One man from Greensboro, North Carolina, wondered the same when news broke of Russia moving their blood supply to the Ukrainian border in late January.

Billy White said that after hearing the news he immediately reached out to his 18-year-old stepdaughter in Ternopil, Ukraine.

The current figures estimate that more than 2.8 million Ukrainians have fled the country since the Russian invasion began on February 24, according to the United Nations. White said his stepdaughter, Sofia, and her grandmother were some of the first thousand people to successfully escape.

White told Newsweek that Sofia moved back to Ukraine to live with her grandparents after spending a few years at school in North Carolina. He said the two see each other every summer and keep in contact via Facebook messenger.

In January, White started asking Sofia if she would consider coming back to North Carolina but said she replied that she was not worried about an invasion.

“I said, I think you ought to come back,” White told Newsweek. “Then once the invasion happened, she’s like ‘get me out of here.’”

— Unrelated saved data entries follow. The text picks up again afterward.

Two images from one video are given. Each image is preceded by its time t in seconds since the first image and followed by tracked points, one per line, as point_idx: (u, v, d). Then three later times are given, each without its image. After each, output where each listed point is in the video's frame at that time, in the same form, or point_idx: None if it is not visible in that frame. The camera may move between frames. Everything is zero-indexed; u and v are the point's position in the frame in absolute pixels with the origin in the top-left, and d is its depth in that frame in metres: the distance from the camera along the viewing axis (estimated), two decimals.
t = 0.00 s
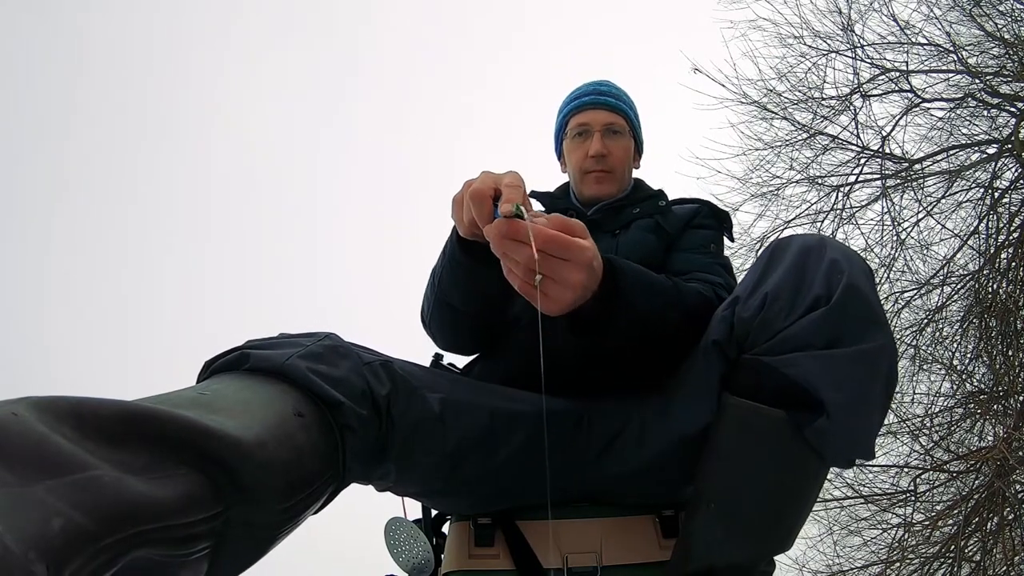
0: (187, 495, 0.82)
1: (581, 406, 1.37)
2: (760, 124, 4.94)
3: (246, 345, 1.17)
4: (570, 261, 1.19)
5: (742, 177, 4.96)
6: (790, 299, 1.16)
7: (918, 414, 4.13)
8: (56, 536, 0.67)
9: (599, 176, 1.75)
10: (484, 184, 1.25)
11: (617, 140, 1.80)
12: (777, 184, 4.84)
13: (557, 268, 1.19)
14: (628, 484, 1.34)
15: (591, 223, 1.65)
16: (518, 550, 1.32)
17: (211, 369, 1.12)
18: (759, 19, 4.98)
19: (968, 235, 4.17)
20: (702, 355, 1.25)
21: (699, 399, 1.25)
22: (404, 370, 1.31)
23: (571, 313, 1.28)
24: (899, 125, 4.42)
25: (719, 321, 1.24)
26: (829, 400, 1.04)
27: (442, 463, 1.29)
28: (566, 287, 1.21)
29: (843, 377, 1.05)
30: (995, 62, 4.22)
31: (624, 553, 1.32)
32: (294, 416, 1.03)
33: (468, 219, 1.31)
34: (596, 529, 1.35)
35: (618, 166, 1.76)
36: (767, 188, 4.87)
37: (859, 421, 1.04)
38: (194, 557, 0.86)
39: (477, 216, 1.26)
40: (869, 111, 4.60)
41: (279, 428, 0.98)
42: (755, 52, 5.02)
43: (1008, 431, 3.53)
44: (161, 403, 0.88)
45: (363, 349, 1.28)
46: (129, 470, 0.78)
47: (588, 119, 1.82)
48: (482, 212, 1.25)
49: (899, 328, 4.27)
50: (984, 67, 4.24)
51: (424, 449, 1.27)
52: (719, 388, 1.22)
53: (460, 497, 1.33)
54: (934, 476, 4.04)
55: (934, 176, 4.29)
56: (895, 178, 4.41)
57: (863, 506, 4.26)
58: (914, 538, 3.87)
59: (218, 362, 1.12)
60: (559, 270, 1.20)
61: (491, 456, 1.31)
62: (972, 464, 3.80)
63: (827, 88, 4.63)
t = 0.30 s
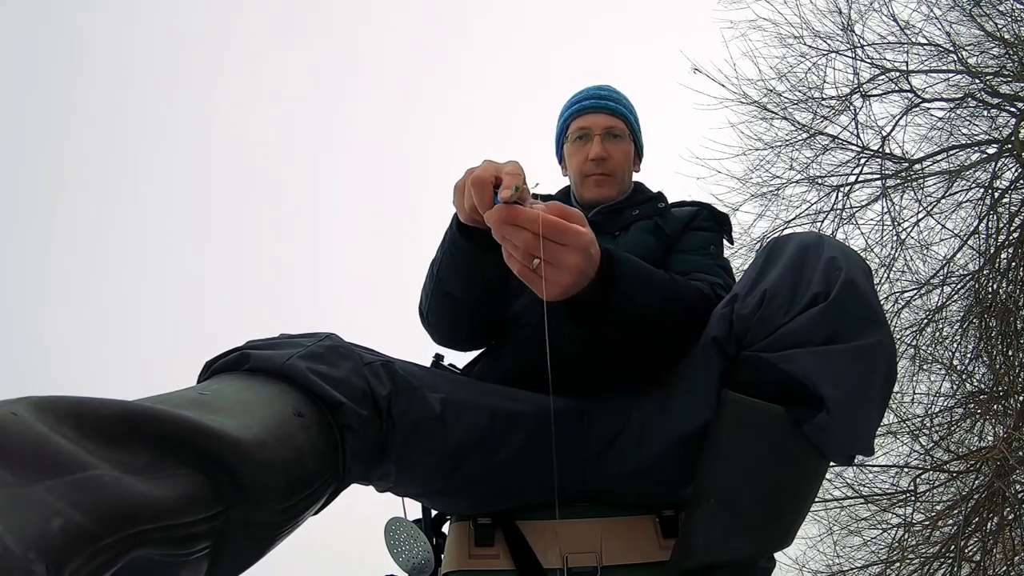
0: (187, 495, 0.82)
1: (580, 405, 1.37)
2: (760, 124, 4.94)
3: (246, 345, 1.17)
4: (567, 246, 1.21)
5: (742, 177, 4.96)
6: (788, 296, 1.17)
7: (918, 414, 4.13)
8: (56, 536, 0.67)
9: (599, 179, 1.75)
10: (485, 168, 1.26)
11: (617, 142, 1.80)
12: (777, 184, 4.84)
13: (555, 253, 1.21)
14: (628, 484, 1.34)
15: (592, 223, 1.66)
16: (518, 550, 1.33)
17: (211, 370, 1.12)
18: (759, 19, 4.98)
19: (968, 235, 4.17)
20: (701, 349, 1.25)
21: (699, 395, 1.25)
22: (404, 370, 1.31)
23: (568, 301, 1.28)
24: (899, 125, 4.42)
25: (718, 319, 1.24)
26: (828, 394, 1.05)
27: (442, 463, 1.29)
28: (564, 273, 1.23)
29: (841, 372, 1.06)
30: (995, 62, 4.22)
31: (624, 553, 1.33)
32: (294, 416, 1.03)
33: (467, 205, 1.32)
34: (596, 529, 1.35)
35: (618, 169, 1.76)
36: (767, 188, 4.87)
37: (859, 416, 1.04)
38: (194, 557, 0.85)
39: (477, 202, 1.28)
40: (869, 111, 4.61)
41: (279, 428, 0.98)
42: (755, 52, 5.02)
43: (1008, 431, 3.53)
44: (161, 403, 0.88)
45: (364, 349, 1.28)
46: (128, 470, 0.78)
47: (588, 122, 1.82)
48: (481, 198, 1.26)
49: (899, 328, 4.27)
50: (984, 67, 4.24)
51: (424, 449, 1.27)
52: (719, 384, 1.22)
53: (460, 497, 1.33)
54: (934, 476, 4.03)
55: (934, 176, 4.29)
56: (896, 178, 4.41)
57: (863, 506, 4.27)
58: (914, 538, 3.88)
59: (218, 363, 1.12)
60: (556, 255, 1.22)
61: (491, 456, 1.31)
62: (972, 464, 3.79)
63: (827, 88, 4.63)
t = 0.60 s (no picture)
0: (241, 492, 0.79)
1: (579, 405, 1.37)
2: (760, 124, 4.94)
3: (275, 313, 1.15)
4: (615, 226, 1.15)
5: (742, 177, 4.96)
6: (805, 308, 1.21)
7: (918, 414, 4.13)
8: (114, 553, 0.65)
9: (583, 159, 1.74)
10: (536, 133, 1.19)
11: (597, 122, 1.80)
12: (776, 184, 4.84)
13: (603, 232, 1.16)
14: (627, 485, 1.32)
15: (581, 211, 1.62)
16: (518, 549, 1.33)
17: (240, 334, 1.10)
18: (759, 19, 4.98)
19: (968, 235, 4.17)
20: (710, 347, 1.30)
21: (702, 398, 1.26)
22: (428, 352, 1.31)
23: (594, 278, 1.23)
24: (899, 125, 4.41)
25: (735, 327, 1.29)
26: (843, 399, 1.08)
27: (446, 455, 1.28)
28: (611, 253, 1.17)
29: (855, 378, 1.09)
30: (995, 62, 4.22)
31: (625, 553, 1.33)
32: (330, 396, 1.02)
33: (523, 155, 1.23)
34: (597, 529, 1.34)
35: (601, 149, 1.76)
36: (767, 188, 4.87)
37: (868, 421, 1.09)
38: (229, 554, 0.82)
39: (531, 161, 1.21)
40: (869, 111, 4.60)
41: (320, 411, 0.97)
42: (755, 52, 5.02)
43: (1007, 431, 3.53)
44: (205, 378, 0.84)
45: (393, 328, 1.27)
46: (181, 467, 0.73)
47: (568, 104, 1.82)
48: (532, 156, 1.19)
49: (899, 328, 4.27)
50: (984, 67, 4.24)
51: (436, 440, 1.26)
52: (728, 387, 1.27)
53: (462, 489, 1.33)
54: (934, 476, 4.03)
55: (934, 176, 4.29)
56: (896, 178, 4.40)
57: (863, 505, 4.27)
58: (914, 538, 3.87)
59: (249, 328, 1.11)
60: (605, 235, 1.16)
61: (491, 454, 1.30)
62: (972, 464, 3.79)
63: (827, 88, 4.63)
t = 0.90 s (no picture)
0: (186, 492, 0.82)
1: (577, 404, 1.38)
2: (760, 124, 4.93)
3: (246, 340, 1.16)
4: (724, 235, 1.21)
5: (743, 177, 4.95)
6: (795, 300, 1.17)
7: (918, 414, 4.13)
8: (54, 534, 0.68)
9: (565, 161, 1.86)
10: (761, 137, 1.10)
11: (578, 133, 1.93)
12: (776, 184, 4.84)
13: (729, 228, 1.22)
14: (626, 483, 1.33)
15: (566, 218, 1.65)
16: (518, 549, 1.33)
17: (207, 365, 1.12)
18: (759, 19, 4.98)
19: (968, 235, 4.17)
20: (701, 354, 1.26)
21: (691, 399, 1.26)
22: (402, 367, 1.31)
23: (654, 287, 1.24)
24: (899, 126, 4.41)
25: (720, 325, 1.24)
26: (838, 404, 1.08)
27: (439, 465, 1.28)
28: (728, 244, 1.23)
29: (850, 382, 1.09)
30: (995, 62, 4.23)
31: (625, 553, 1.32)
32: (294, 414, 1.02)
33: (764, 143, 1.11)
34: (597, 528, 1.35)
35: (581, 151, 1.87)
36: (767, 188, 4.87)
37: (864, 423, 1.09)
38: (188, 555, 0.85)
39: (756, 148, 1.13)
40: (869, 111, 4.60)
41: (280, 425, 0.98)
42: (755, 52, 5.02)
43: (1008, 430, 3.52)
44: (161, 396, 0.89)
45: (363, 346, 1.28)
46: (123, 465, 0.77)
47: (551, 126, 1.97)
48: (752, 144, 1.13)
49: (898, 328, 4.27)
50: (984, 68, 4.24)
51: (420, 457, 1.27)
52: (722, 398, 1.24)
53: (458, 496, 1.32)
54: (934, 476, 4.03)
55: (934, 176, 4.28)
56: (896, 178, 4.39)
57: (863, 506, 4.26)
58: (914, 538, 3.87)
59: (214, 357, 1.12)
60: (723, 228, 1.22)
61: (492, 458, 1.30)
62: (972, 464, 3.79)
63: (827, 88, 4.63)
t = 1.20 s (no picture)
0: (185, 492, 0.82)
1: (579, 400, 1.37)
2: (760, 124, 4.94)
3: (246, 342, 1.17)
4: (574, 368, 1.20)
5: (743, 177, 4.95)
6: (795, 305, 1.17)
7: (918, 414, 4.13)
8: (53, 532, 0.67)
9: (600, 165, 1.77)
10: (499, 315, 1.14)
11: (615, 128, 1.82)
12: (776, 184, 4.84)
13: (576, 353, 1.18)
14: (626, 484, 1.34)
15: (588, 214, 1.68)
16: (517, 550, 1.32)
17: (207, 367, 1.12)
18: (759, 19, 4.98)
19: (968, 235, 4.17)
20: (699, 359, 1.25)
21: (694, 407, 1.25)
22: (399, 365, 1.31)
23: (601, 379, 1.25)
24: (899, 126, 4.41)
25: (718, 326, 1.23)
26: (836, 407, 1.07)
27: (439, 466, 1.28)
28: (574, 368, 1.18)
29: (850, 386, 1.08)
30: (995, 62, 4.23)
31: (625, 553, 1.33)
32: (292, 414, 1.02)
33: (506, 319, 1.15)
34: (597, 529, 1.35)
35: (617, 154, 1.78)
36: (767, 188, 4.87)
37: (865, 427, 1.08)
38: (189, 555, 0.85)
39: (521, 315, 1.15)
40: (869, 111, 4.60)
41: (279, 425, 0.98)
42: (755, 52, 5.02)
43: (1008, 431, 3.52)
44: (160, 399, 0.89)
45: (359, 346, 1.28)
46: (122, 466, 0.78)
47: (588, 108, 1.84)
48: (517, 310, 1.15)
49: (899, 328, 4.28)
50: (984, 68, 4.25)
51: (421, 455, 1.27)
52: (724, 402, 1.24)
53: (457, 497, 1.32)
54: (935, 476, 4.03)
55: (934, 176, 4.29)
56: (896, 178, 4.40)
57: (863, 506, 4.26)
58: (914, 538, 3.87)
59: (214, 360, 1.12)
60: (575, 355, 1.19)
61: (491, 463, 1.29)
62: (972, 464, 3.79)
63: (827, 88, 4.63)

He recounted receiving videos from Sofia who sat on her porch in Ternopil and filmed the Russian missile attack lighting up the sky.

“There’s one video, it’s nighttime, she’s on her porch and the air raid sirens are going off,” White said. “That was day two, and I’m like, you’re getting out of there.”

White said that on the third day of the invasion, February 27, he arranged for one of Sofia’s cousins to drive her and her grandmother to Poland, but the arrangements fell through.

“The next day, she was able to catch a bus, she and her grandmother,” White said. “It took them like 36 hours to get over the border. Just madness, and it’s worse now because there are more refugees now.”

Sofia and her grandmother left on the bus for the Polish border on March 2 and were some of the first people to successfully escape the country. Once they arrived, White said he arranged for them to stay at a hotel in Warsaw.

While Sofia has her Green Card and would technically be able to come to the United States to stay with White, her grandmother must wait until she can receive a visa. He said he was able to arrange an appointment with the embassy for April 19 and Sofia is waiting with her grandmother.

“The first days when she got on that bus her phone died and we couldn’t stay in contact, that was harrowing,” White said. “They had to take an alternate path because of Russian troops, I mean it’s like a movie!”

White recalled his first time flying into the airport in Lviv five years ago.

“When I first landed there were concrete walls all around the airport and as soon as we touched down, I look out the window, I’m like ‘wow, that’s the ghost of Russian oppression,’” White said. “Here it is five years later and it’s back and Lviv Airport has been bombed.”

Now that White knows his family is safely out of Ukraine, he said he hopes more Americans will step up to the plate and help out in any way they can.

“We need to pressure our politicians to be more open to Ukrainian refugees,” White said. “Because some Ukrainians went to Mexico and then they were denied access to the United States through Mexico, I don’t understand that.”

White said he hopes his story about his stepdaughter will bring awareness to how Americans can do their part in supporting Ukrainian refugees.

Currently, more than 1,720,227 refugees have entered Poland, 255,000 entered Hungary, 204,000 entered Slovakia. An estimated 626,000 additional refugees have entered other European countries including Romania, Moldova, and Belarus.

“If you notice in the news, there’s not been any welcoming of any Ukrainian refugees in the United States,” White said. “I don’t think any are here yet, which to me is pathetic. We’re in week three!”

Most refugees entering these countries face more than 24-hour long lines with many waiting without food or water.

“Krakow and Warsaw are starting to swell at the seams now,” White said. “So people who’ve been there need to get out. Open the beds up for people just now coming in and relieve the pressure, and it’s not happening.”

He said his plan is to get Sofia and her grandmother out of Poland so another family can have their hotel room. Once here, he said Sofia will enroll in school in North Carolina.

“We just gotta get them here, everybody can decompress, and then we’ll figure all that out,” White said.